A feature request is accepted and delivered reintroducing a more modern implementation of the CUDA based decoder that is then available (but must be strictly enabled by the program) as a graceful fallback when a specific profile/codec/codec sub specification is unsupported on the hardware in question. This would be useful on any and all cuda compliant devices at the known cost of lower per stream performance and/or higher power consumption for a given stream. From an eco system standpoint (and with the AV1 codec coming in soon) this would allow for an expansion of capability across all CUDA devices and provide the ability for developers to support a larger amount of devices without having to split workloads between host CPU and host GPU depending on different configurations.
The implementation would go from the current implementation of

// Check if content is supported
if (!decodecaps.bIsSupported){
NVDEC_THROW_ERROR(Codec not supported on this GPU", CUDA_ERROR_NOT_SUPPORTED);

To now being

// Check if content is supported in hardware
if (!decodecaps.bIsSupported){
//check if cuda compatibility decoder is allowed AND enabled
if (decode_cuda_enabled == false)
{
NVDEC_THROW_ERROR(Codec not supported on this GPU", CUDA_ERROR_NOT_SUPPORTED);
}
if (decode_cuda_enabled == true)
{
//something that remaps cuvidCreateDecoder() to a new funtcion call that implements a cuda based decoder as the decoder entry points. Perhaps cuvidCreateCudaDecoder()
printf(“Cuda compatibility decoder enabled, performance will be reduced!”);
}

Then the pipeline would continue as it normally would for the NVDEC API

This is by far the nost prefered scenario, as it enables greater compatibility and less headaches for any developers targeting a large diversity of user systems

Somehow put together a custom CUDA based encoder of my own specifically targeted for the Nano that is limited in feature set and is very application specific.

That’s my concern. Ideally If I could get the source/ or general outline for the CUDA 8 nvcuvid functions I could implement them and update them for other codecs

Update:

It seems I’m not the first to encounter this.

It seems that the nvdec used to be able to blindly accept HEVC 10 and decode it down to 8 bit via truncation of the last 2 bit’s. This thread’s OP is a little incoherent, but the third post does seem to have some chance of working: Will HEVC Main 10 Profile decoding work using CUVID? When? - #3 by philipl

I’m having trouble finding more than this pull request that changes 2 lines: cuvid: Pass bit depth information to decoder · FFmpeg/FFmpeg@289a6bb · GitHub

It might be possible to remove the cuvid “protections” that deals with not outputting 8 bit from a 10 bit source. This will presumably create some image artifacts, but it’s better than nothing.

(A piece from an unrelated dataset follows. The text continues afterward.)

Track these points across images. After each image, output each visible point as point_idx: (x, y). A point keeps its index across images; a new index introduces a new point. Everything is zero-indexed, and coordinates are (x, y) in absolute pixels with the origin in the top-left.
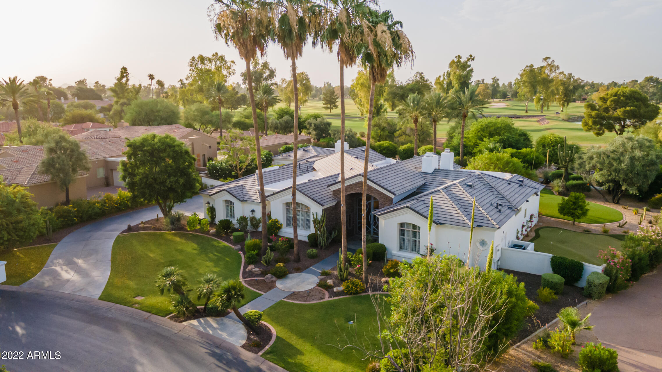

Thankfully because of the way HDR content is stored (Linear light with metadata to add contrast, saturation, and colour) these artifacts may not be relevant. (since the Dynamic range isn’t squeezed or stretched for gamma)

Further discussion usage of the jetson nano being able to decode 10-bit:
Smart-Radio-Video-Streaming-with-the-NVidia-Jetson-Nano-v0520.pdf (789.8 KB)

The documentation is conflicting, and I’ve not had time/patience to deal with the nano and it’s conflicting documentation of late, but hope to return when I take my next sabbatical.